◆ TEXT UNDER STUDY ◆
Segment Open

In 2000, Keosayan directed his first play, New. In 2003, he directed the musical The Twelve Chairs.

=== Blackface segment about Barack Obama ===
On 30 November 2020, Keosayan's TV show International Sawmill, for which Keosayan and his wife Margarita Simonyan are co-writers, aired a segment featuring Keosayan, and an actress in blackface posing as former United States President Barack Obama. In the segment, Keosayan, referring to Obama's book A Promised Land, asks the actress: "Do you consider this book your achievement?", to which the actress in blackface replies: "Of course."

Segment Closed

◆ RECORD EXCERPTS ◆
Segment Open

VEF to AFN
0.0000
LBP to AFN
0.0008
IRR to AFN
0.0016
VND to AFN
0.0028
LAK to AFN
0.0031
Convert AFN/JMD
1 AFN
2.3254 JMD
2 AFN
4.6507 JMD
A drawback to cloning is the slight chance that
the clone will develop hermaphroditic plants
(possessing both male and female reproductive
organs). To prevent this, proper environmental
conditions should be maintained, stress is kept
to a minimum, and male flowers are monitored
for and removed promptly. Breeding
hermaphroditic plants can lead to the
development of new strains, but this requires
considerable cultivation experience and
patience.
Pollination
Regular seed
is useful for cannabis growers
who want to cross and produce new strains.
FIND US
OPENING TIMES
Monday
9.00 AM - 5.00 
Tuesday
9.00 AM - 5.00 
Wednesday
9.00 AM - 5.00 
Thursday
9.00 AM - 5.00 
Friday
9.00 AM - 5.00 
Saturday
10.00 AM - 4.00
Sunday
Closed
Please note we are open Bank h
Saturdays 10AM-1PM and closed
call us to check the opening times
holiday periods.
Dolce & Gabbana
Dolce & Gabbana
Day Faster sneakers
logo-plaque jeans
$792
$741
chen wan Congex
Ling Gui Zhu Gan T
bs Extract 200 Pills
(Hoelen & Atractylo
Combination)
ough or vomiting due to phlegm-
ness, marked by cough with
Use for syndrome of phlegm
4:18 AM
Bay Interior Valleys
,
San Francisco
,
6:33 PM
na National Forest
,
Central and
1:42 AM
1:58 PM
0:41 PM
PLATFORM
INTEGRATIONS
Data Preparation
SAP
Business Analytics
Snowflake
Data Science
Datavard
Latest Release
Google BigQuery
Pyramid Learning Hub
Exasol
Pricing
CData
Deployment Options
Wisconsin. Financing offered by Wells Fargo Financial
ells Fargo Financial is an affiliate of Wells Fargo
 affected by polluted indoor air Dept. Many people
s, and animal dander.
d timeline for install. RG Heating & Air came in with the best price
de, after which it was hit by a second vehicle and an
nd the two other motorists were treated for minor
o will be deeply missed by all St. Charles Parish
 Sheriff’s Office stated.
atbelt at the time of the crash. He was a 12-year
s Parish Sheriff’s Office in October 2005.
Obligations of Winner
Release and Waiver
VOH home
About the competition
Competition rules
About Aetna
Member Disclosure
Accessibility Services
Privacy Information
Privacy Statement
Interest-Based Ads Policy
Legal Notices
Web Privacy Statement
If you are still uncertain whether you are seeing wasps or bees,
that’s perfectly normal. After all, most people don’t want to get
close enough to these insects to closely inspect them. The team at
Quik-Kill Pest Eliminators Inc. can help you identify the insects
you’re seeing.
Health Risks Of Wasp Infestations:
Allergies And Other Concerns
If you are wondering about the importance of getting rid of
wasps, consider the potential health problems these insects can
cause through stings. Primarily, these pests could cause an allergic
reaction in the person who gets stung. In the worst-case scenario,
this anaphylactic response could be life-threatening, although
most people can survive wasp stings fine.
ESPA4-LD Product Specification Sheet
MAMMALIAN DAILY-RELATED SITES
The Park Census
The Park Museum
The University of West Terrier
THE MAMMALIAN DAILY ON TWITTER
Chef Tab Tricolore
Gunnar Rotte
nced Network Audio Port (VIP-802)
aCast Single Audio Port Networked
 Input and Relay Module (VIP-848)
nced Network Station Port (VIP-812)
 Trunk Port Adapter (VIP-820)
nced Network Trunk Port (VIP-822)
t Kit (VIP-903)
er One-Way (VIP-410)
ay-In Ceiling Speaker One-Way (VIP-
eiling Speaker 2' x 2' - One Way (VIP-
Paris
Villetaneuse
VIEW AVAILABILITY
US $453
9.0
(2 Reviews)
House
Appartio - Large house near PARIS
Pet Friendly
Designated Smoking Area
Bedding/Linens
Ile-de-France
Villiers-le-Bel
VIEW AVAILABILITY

Segment Closed

Please list every title of a work (play, musical, TV show, or book) named in the Keosayan excerpt.

◆ ANSWER FOR THIS EXERCISE ◆
New
The Twelve Chairs
International Sawmill
A Promised Land